• _TASK GOAL_: After locating "cause very much, except" in the listing below, copy that line and each one after it exactly, ending with the line that has "pattern when ‘idle’".

• _SUPPLIED MATERIAL_:
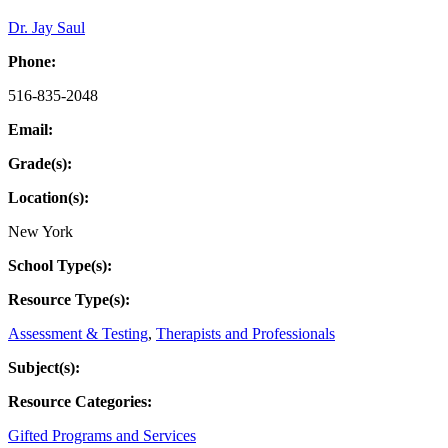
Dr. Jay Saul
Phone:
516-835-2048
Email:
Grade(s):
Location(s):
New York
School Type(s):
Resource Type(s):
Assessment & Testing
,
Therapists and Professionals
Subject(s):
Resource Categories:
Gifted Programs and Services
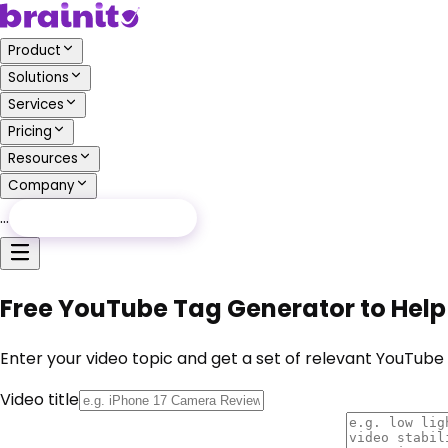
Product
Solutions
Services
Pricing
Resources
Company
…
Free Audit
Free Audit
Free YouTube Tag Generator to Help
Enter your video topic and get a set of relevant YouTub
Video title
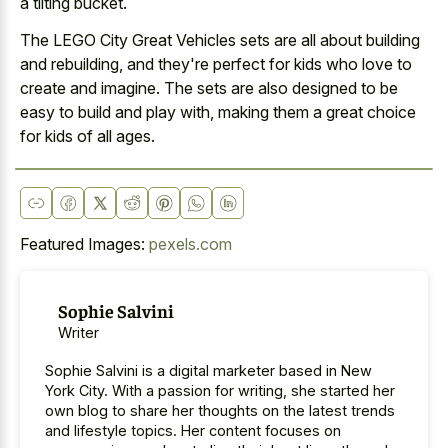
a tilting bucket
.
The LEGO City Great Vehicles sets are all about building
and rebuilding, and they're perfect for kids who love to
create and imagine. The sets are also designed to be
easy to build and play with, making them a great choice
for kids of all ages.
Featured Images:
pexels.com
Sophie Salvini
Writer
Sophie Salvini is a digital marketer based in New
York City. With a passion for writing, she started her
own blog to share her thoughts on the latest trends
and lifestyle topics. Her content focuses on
--
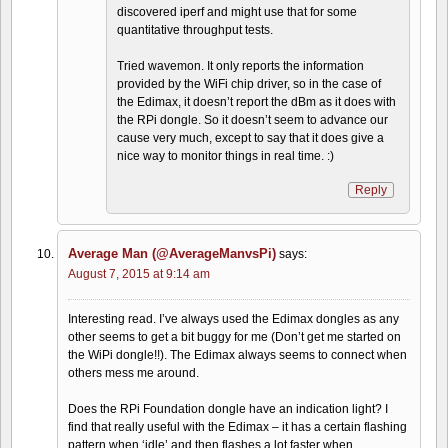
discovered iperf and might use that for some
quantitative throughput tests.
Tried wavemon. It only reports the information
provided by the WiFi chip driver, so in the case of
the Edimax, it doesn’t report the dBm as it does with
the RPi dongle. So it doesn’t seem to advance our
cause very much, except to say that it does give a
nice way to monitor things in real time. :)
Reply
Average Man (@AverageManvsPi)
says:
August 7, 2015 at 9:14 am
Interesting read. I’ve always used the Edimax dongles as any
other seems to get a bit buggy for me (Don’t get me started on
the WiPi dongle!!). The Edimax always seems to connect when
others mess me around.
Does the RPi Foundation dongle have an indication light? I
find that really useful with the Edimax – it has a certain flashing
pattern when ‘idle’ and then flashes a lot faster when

• _EXERCISE SOLUTION_:
cause very much, except to say that it does give a
nice way to monitor things in real time. :)
Reply
Average Man (@AverageManvsPi)
says:
August 7, 2015 at 9:14 am
Interesting read. I’ve always used the Edimax dongles as any
other seems to get a bit buggy for me (Don’t get me started on
the WiPi dongle!!). The Edimax always seems to connect when
others mess me around.
Does the RPi Foundation dongle have an indication light? I
find that really useful with the Edimax – it has a certain flashing
pattern when ‘idle’ and then flashes a lot faster when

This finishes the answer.